ANTARCTIC SEA ICE IS AT A RECORD LOW
Antarctic sea-ice coverage was at a record low in February 2022. But the amount of sea ice varies considerably each year and climate change is not necessarily to blame. On 25 February, sea-ice extent around Antarctica shrank to less than 772,000 square miles for the first time since scientists began recording it in 1979. While warming global temperatures may be a factor, sea ice is highly variable. The shrinking is likely natural, and partly due to strong winds pushing some sea ice farther north into warmer waters.
Sea ice is frozen seawater that floats on the ocean. Unlike icebergs and other ice formations that break away from land, sea ice forms on the ocean and is usually covered in snow. The new data captured the annual late-summer minimum sea-ice extent, which gives a measurement of the area of ocean that has sea ice when coverage is at its lowest for the year after the ice melts.

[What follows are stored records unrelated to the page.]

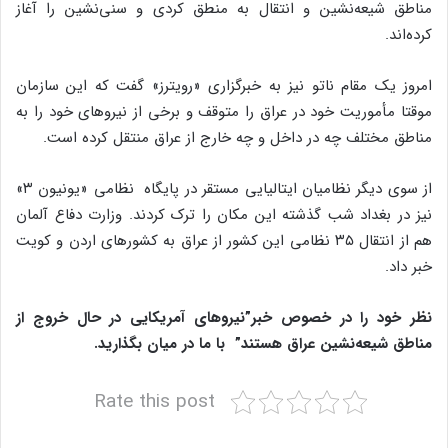
مناطق شیعه‌نشین و انتقال به منطق کردی و سنی‌نشین را آغاز
کرده‌اند.
امروز یک مقام ناتو نیز به خبرگزاری «رویترز» گفت که این سازمان
موقتا مأموریت خود در عراق را متوقف و برخی از نیروهای خود را به
مناطق مختلف چه در داخل و چه خارج از عراق منتقل کرده‌ است.
از سوی دیگر نظامیان ایتالیایی مستقر در پایگاه نظامی «یونیون ۳»
نیز در بغداد شب گذشته این مکان را ترک کردند. وزارت دفاع آلمان
هم از انتقال ۳۵ نظامی این کشور از عراق به کشورهای اردن و کویت
خبر داد.
نظر خود را در خصوص خبر”نیروهای آمریکایی در حال خروج از
مناطق شیعه‌نشین عراق هستند” با ما در میان بگذارید.
Rate this post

Sea ice varies from year to year, and researchers have not found a statistically significant trend in one direction or another using satellite data.
This year was the lowest minimum sea-ice extent on record, but the highest minimum sea-ice extent was recorded in 2015. Satellite images of the Arctic show a clear, linear sea-ice decline over the past 44 years. A comparison of satellite records from February 1979 and February 2022 showed that Arctic sea-ice extent has declined by 703,000 square miles.